• TEXT PASSAGE:
Black-and-white image of people crowding into room, with man on other side with armband with cross on it
Drought victims collecting food and clothing from a warehouse set up by the American Red Cross, in Lonoke, Arkansas, circa 1930. Photograph: Granger/Historical Picture Archive/Alamy

“Caravans” of people going from California, Arizona, New Mexico and Texas flowed down to Mexico. As they left their communities, they were often greeted with support from their neighbors, receiving donations in the form of goods like clothing or food for their journeys. One picture included in the book shows a group of Mexican Americans in Union Station in Los Angeles, waving goodbye to the “repatriados” – or those leaving the US for Mexico – in 1931. Ultimately, about a million “repatriados” would migrate out of the US during the Great Depression.

“It’s a different story of collective action,” Frank said. “It was very moving. People lined the streets to cheer them on, even though they couldn’t stop. They didn’t have the resources to offer people to stay, but people donated clothes and all kinds of wonderful household objects and tools.”

In Frank’s final chapter, she tells the story of another kind of collective action, one that centered itself on white supremacy.

After the Ku Klux Klan collapsed in the late 1920s, an offshoot started growing in prominence during the Great Depression. The Black Legion was even more explicitly xenophobic and anti-Catholic, carrying out vigilante attacks to intimidate immigrant communities.

Whereas Klansmen had openly paraded through streets, the Black Legion swore their members to secrecy, with lengthy initiation rituals that promised violence to any members who revealed its violent activities.

The group only received national attention after police investigators in Detroit, defying threats from the group, prosecuted 12 of its members for killing a white, Catholic union worker. Up until then, the Black Legion had been able to grow to what some estimate to be between 100,000 and 1 million members across the United States, particularly in Ohio, Michigan, Kentucky and Illinois.

• WORK REQUEST: Please answer from the Great Depression passage above: how many members of the Black Legion did police investigators in Detroit prosecute?

Page images and extracted text:

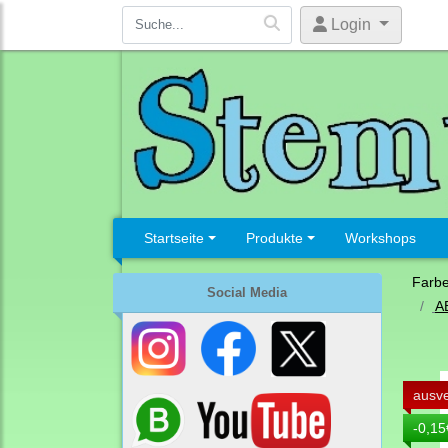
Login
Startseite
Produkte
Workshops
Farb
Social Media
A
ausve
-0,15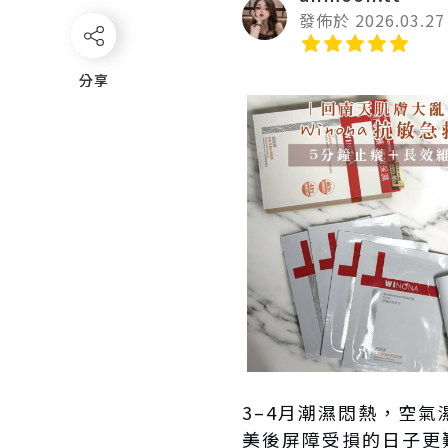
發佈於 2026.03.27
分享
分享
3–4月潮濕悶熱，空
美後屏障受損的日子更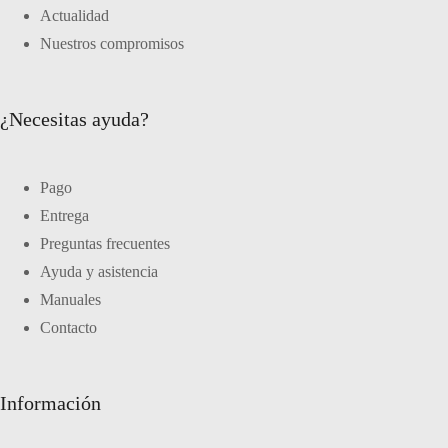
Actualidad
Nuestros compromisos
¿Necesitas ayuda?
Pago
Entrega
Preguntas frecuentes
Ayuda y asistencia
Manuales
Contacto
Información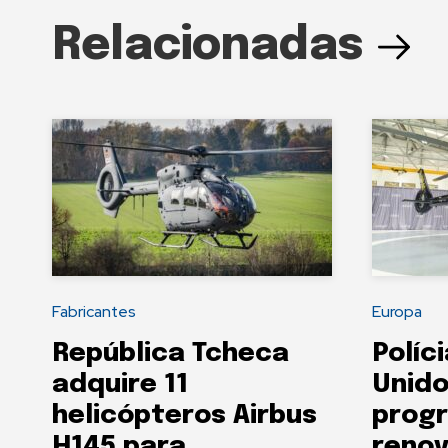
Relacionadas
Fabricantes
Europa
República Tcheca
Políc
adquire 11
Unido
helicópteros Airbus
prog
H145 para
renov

==

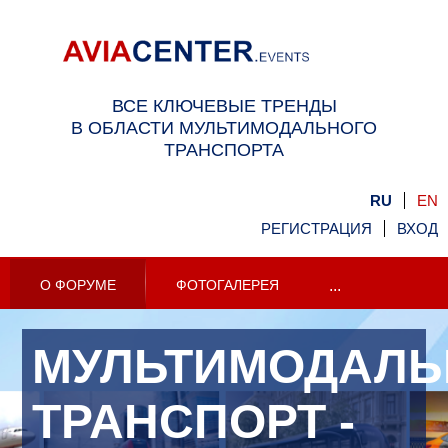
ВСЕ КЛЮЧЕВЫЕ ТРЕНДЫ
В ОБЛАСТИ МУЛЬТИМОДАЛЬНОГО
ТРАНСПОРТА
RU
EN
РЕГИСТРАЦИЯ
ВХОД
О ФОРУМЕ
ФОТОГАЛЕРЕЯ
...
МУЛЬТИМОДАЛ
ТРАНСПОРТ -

• RESULT OF THIS TASK: 12 members, for killing a white, Catholic union worker.